A última porta aberta

por Altair José Estrada Junior
Andar pelas ruas de Itu, pra mim, sempre foi motivo de enorme prazer. Notadamente por seu centro histórico, onde nasci e vivi a maior parte da minha vida.
É bem verdade que muitas vezes fico com o coração apertado ao ver tantas casas e prédios darem lugar aos malfadados estacionamentos e aos insossos galpões comerciais, construídos sem qualquer compromisso com o estilo da cidade histórica. Mas, ainda assim continua sendo gratificante percorrer aquelas ruas e praças quadricentenárias, que preservam um traçado praticamente original. É muito bom caminhar vagarosamente pelo centro e observar um ou outro morador à porta ou janela de casa apreciando o movimento e cumprimentando os que passam, às vezes mesmo sem os conhecer. São os que resistiram à evasão residencial para bairros e loteamentos fechados, que impropriamente chamam de “condomínios”. Não menos prazeroso é observar imóveis construídos em séculos passados, a espessura de paredes de taipa, entalhes em portas e janelas, beirais de telhados e detalhes de acabamento feitos num tempo em que a beleza e o esmero eram condições essenciais a se construir o que quer que fosse.
Embora dolorido, não deixa de também ser agradável a lembrança de pessoas, casas e casarões, e até de comércios que já não existem e que, pela memória e saudade, são como se ali ainda estivessem. O subir e descer ruas transforma-se numa relação de carinho para com o pedaço de chão que nos viu nascer e crescer e com o qual nos identificamos como pessoa e cidadão. As palmeiras centenárias do largo do Carmo, cujo corredor majestoso conheci completinho; a imponente fonte luminosa de um lado da praça, com seus jatos d’água dançando aos acordes das músicas orquestradas, e o laguinho de peixes de outro lado, com seu bucólico chafariz no meio; as batidas do relógio da matriz, à época ainda movido a corda; o becão calçado de varvito e ladeado de sobradões, onde à tarde brincávamos e apostávamos corrida de bicicleta; as igrejas, uma mais bonita que a outra… Tudo compõe esse universo de recordações que nos mantém ligados à cidade que amamos e é parte essencial de nossas vidas.

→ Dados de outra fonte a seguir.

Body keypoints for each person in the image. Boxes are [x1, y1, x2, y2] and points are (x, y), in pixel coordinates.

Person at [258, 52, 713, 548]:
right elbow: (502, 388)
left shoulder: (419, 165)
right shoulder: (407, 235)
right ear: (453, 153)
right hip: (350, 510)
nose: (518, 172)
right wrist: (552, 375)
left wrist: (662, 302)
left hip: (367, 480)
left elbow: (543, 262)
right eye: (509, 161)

Mas, uma das lembranças mais marcantes que tenho é a da quantidade de casas que, dotadas de uma segunda entrada ou de um anteparo, mantinham suas portas abertas para a rua o dia todo!

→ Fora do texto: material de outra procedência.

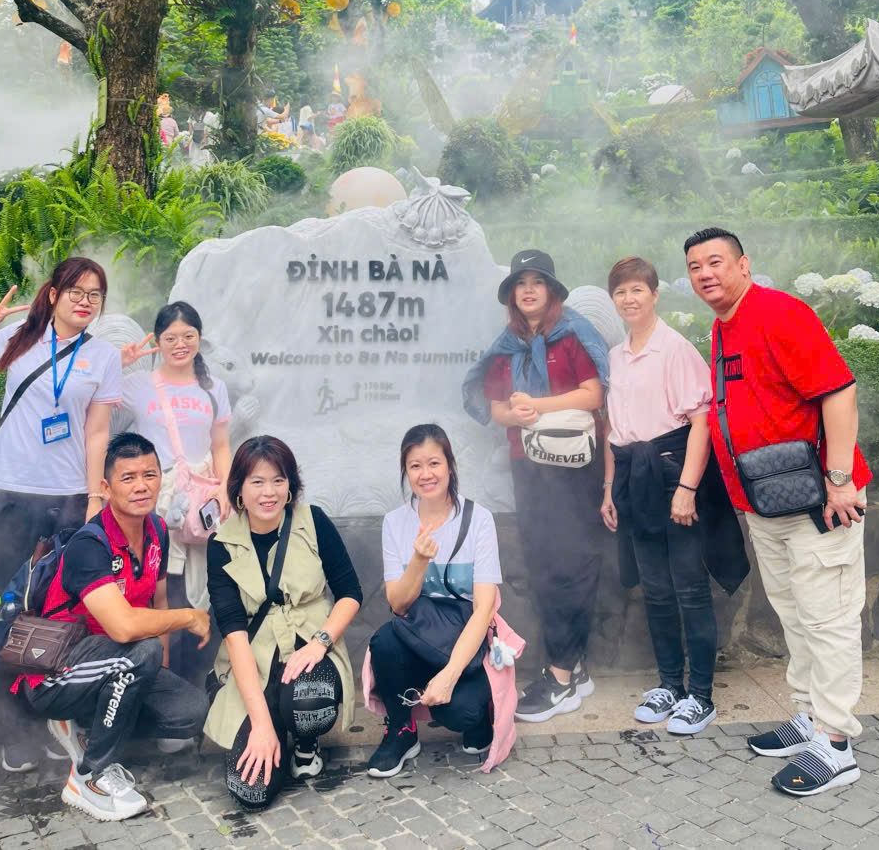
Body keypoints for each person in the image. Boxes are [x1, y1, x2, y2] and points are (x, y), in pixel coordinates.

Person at [685, 227, 871, 796]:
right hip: (768, 505)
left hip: (819, 501)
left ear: (744, 265)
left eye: (715, 261)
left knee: (827, 619)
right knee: (795, 614)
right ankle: (809, 715)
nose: (705, 273)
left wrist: (839, 480)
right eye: (694, 267)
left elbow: (838, 391)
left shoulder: (778, 314)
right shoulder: (725, 326)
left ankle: (835, 744)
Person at [0, 257, 123, 774]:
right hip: (6, 491)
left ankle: (44, 714)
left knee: (53, 614)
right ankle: (5, 728)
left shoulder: (103, 356)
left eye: (95, 294)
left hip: (65, 497)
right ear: (53, 294)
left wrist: (94, 499)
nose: (86, 301)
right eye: (76, 291)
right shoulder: (20, 338)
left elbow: (97, 432)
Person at [11, 432, 211, 822]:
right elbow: (123, 628)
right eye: (128, 477)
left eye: (150, 475)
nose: (141, 486)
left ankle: (87, 727)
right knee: (141, 649)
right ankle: (89, 777)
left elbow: (157, 603)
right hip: (56, 671)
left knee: (188, 711)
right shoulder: (90, 544)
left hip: (117, 662)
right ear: (106, 487)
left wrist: (155, 672)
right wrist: (190, 617)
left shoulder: (157, 531)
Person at [601, 256, 748, 736]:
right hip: (633, 478)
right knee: (656, 590)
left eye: (637, 290)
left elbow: (701, 422)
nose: (629, 299)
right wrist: (609, 488)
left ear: (654, 294)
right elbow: (614, 431)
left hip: (672, 473)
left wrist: (686, 489)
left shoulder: (675, 349)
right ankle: (669, 684)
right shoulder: (616, 355)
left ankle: (700, 695)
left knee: (689, 587)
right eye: (620, 291)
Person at [463, 250, 610, 723]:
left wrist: (538, 406)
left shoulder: (572, 335)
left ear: (552, 290)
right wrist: (516, 413)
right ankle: (572, 667)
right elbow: (496, 408)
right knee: (543, 564)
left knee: (570, 563)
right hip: (528, 465)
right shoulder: (508, 345)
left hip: (573, 466)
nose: (528, 291)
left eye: (537, 282)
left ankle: (561, 675)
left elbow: (594, 394)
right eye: (520, 284)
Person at [204, 436, 361, 810]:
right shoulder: (221, 544)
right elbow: (235, 636)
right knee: (251, 791)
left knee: (308, 700)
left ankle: (306, 744)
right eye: (257, 482)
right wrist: (260, 726)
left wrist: (320, 642)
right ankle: (273, 723)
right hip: (255, 661)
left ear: (290, 484)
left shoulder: (313, 521)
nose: (269, 492)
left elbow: (350, 593)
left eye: (278, 480)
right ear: (239, 489)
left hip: (309, 644)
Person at [365, 424, 506, 778]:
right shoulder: (395, 523)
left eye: (434, 463)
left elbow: (484, 608)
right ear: (405, 471)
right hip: (417, 632)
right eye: (415, 466)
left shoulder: (479, 520)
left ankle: (477, 711)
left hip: (463, 636)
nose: (425, 474)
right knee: (384, 641)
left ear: (450, 466)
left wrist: (449, 676)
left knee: (461, 714)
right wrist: (418, 560)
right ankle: (401, 729)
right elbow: (398, 605)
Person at [119, 301, 232, 685]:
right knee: (159, 585)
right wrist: (118, 363)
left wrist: (224, 489)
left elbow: (220, 444)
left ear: (199, 338)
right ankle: (162, 682)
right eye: (170, 338)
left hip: (201, 502)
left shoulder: (213, 388)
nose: (180, 344)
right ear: (158, 340)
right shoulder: (138, 385)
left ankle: (199, 683)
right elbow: (89, 399)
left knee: (203, 584)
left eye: (188, 336)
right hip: (153, 501)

Achava aquilo extraordinário! Na Floriano Peixoto, lembro-me da casa de Da. Emília Camargo, exímia professora de datilografia, e da família Arruda, hoje transformada numa horrorosa loja de sapatos em que somente detalhes da fachada foram mantidos. O sobradão dos Bispo na esquina com o becão, a casa das irmãs Moreira nos baixos do largo do Bom Jesus, e dos Simeira, ali mesmo, na esquina. E a casa da família De Francisco, alguns metros depois. À época já eram remanescentes de casas cujas portas eram abertas todos os dias de manhã e assim permaneciam durante o dia. Lembro-me, ainda, da porta aberta da casa dos Fratini, na Barão do Rio Branco, do Dr. Olavo Silva Souza, que também dava acesso ao seu consultório médico, e da família Carneiro, pra cima do Cine Marrocos. No largo da Matriz havia os casarões das famílias Dias Aranha e Jabur, e na Sete de Setembro a do Sr. Zico de Mattos, da Chácara do Rosário. Havia ainda algumas portas abertas na rua dos Andradas, como a da família Sampaio, na Santa Rita, onde eu morava, e Santa Cruz, rua de meus avós.
E, finalmente, a casa do professor João dos Santos Bispo e de sua esposa, dona Laura Cintra Bispo, ele falecido e ela, nonagenária, que até hoje mantém esse costume. Situada na Barão de Itaim, em frente à antiga Prefeitura, é a única residência no centro de Itu que, desafiando a modernidade e a paranoia de segurança e medo que tomou conta das pessoas, abre suas portas de manhã e só fecha à noite, às vezes tarde da noite, período em que o saguão é invariavelmente iluminado pela luz de uma arandela.
A porta aberta da casa dos Bispo – a última da cidade – é uma clamorosa testemunha de um passado bonito, em que as pessoas confiavam mais umas nas outras, as famílias se conheciam e se visitavam, e não se tinha de viver atrás de tantos muros, grades, câmeras e alarmes. Cem vezes eu passe em frente àquela casa, com suas portas abertas como a convidar para uma visita, uma proza ou um cafezinho, cem vezes vejo-me transportado a esse tempo em que a vida parecia mais simples. Em que se primava por valores humanos e afetivos que as gerações de hoje, infelizmente, parecem desconhecer. Vida longa a dona Laura!